PROVIDED TEXT >>
_ _ _ _

Gathering FP Data for Analysis

Sources

The raw data can be found on these websites:

Horizon Dashboard
- Everyone ➜ FP7 Projects ➜ FP7 Project Details ➜ Top Funded Projects
- Everyone ➜ H2020 Projects ➜ H2020 Projects ➜ Top Funded Projects
- Everyone ➜ H2020 Projects ➜ Data Export ➜ Raw Data Export Sheet
EU Data Portal

Getting the data

Horizon Dashboard

The Horizon Dashboard consists of a Qlik Sense application. Raw data are used in the official statistics of the European Commission but cannot be downloaded automatically. However, certain datasets can still be manually exported to xlsx files (see Sources above).

Data Portal

The EU produces snapshots of its publicly available data on the EU Data Portal. Data can be found for FP6, FP7, and H2020. For FP7 and H2020, the most recent data are stored in ZIP archives containing CSV files about projects and participants.

It is possible to download the data by hand or automatically. The following outlines how to download the data automatically with the command-line and the Wget command.

First, we create a text file, inst/url_list.txt, with the list of URLs from which we would like to download the data files.

https://cordis.europa.eu/data/FP6/cordis-fp6projects.csv
https://cordis.europa.eu/data/FP6/cordis-fp6organizations.csv
https://cordis.europa.eu/data/cordis-fp7projects-csv.zip
https://cordis.europa.eu/data/cordis-h2020projects-csv.zip

Second, we create a shell script, inst/download_files.sh, which downloads the data files to the data-raw/ folder.

#!/bin/bash
while read url; do
    wget -P ../data-raw $url
done < ../inst/url_list.txt

Besides, it is also possible to inspect when the files were last updated. We do this by creating another shell script, inst/last_updated.sh, which displays the Last-Modidied information for each file.

#!/bin/bash
while read url; do
    wget --server-response --spider $url 2>&1 | grep -i Last-Modified
done < ../inst/url_list.txt

To finish, we extract the files from the ZIP archives. The unzip command fails to extract the files from the Zip archives. The most recent release contains a faulty Zip file structure. Fortunately, the tar command offers a workaround.

#!/bin/bash
tar -xvf data-raw/cordis-fp7projects-csv.zip
mkdir data-raw/fp7
mv csv data-raw/fp7
tar -xvf data-raw/cordis-h2020projects-csv.zip
mkdir data-raw/h2020
mv csv data-raw/h2020

Data Preprocessing

The first step is to load a few useful libraries and helper functions.

source(here::here("R", "package.r"))
source(here::here("R", "utils.r"))

Project Details

Horizon Dashboard

The data from the Horizon Dashboard only cover FP7 and H2020. The details about the projects are given in two tables, one per Framework Programme. Therefore, we select the matching columns to make it possible to merge the two tables.

_ _ _ _

EXERCISE A >> In the guide to gathering FP data, which command works around the faulty ZIP file structure that makes unzip fail?
EXERCISE B >> Carry the guide to gathering FP data forward, starting right after its final sentence.

THE DATA >>

_ _ _ _

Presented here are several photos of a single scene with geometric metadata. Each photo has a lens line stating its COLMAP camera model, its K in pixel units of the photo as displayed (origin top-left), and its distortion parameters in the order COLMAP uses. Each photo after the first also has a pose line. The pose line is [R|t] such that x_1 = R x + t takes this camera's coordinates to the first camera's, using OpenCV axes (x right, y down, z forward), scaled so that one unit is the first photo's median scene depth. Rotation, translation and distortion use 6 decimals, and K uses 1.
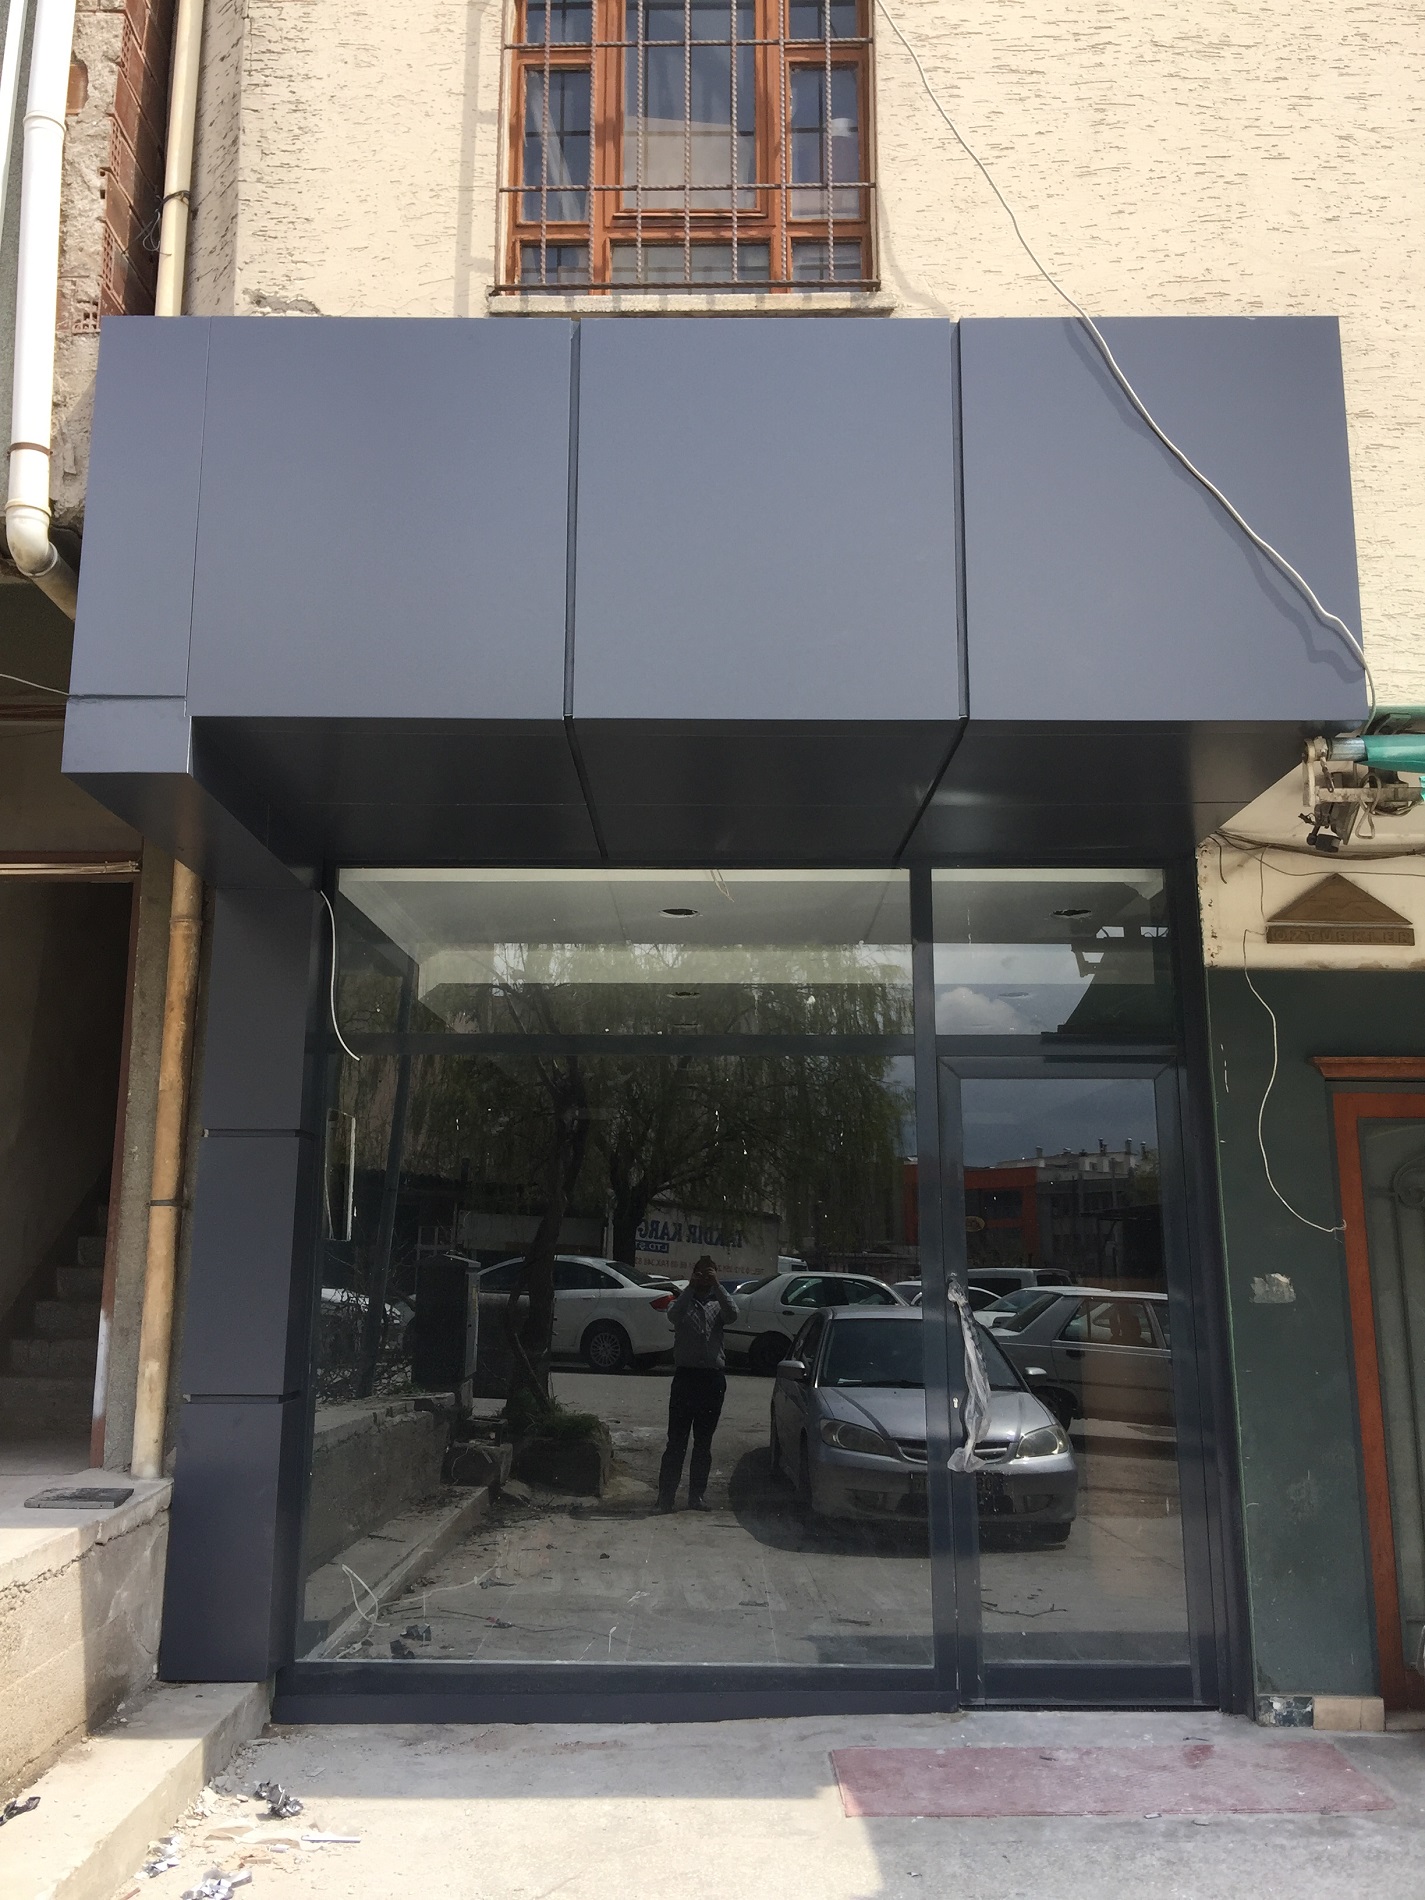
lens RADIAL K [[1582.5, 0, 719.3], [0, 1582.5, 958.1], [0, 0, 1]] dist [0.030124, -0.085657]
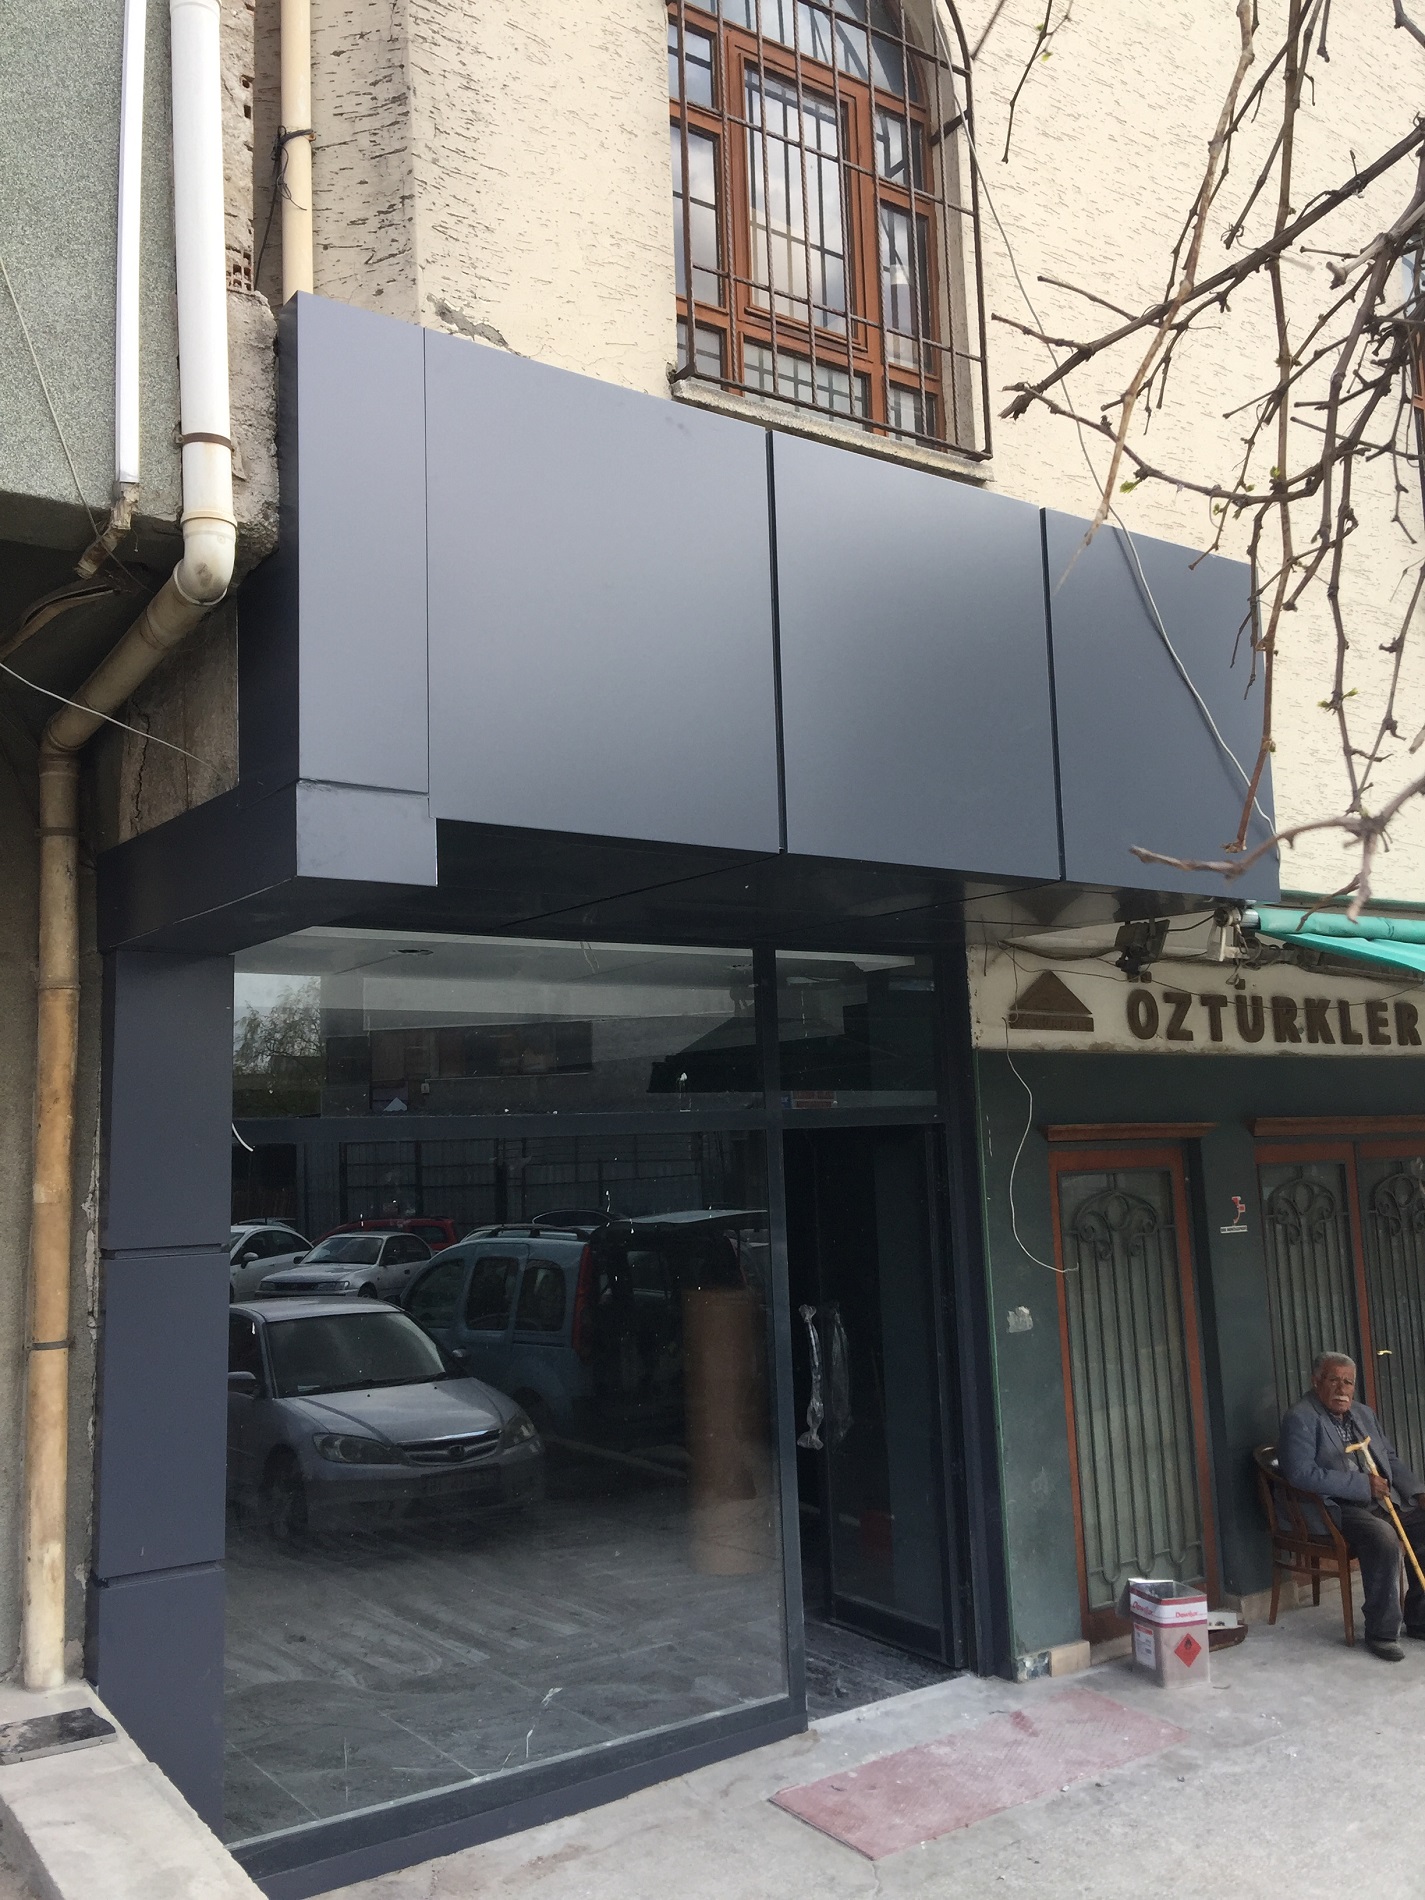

_ _ _ _

ANSWER SPACE A >> The tar command.

ANSWER SPACE B >>
matching_columns <- c(
  "project_id",
  "project_acronym",
  "thematic_priority",
  "topic_code",
  "topic_description",
  "participations"
)

fp7_dashboard <-
  # import xlsx to data frame
  here("data-raw", "fp7-projects.xlsx") %>%
  read_excel(guess_max = 20000) %>%
  # convert names to snake case
  clean_names() %>%
  # rename columns for consistency between tables
  rename(
    project_id = project_nbr,
    thematic_priority = thematic_priority_descr) %>%
  select(all_of(matching_columns)) %>%
  # data frame label column
  mutate(framework_programme = "FP7")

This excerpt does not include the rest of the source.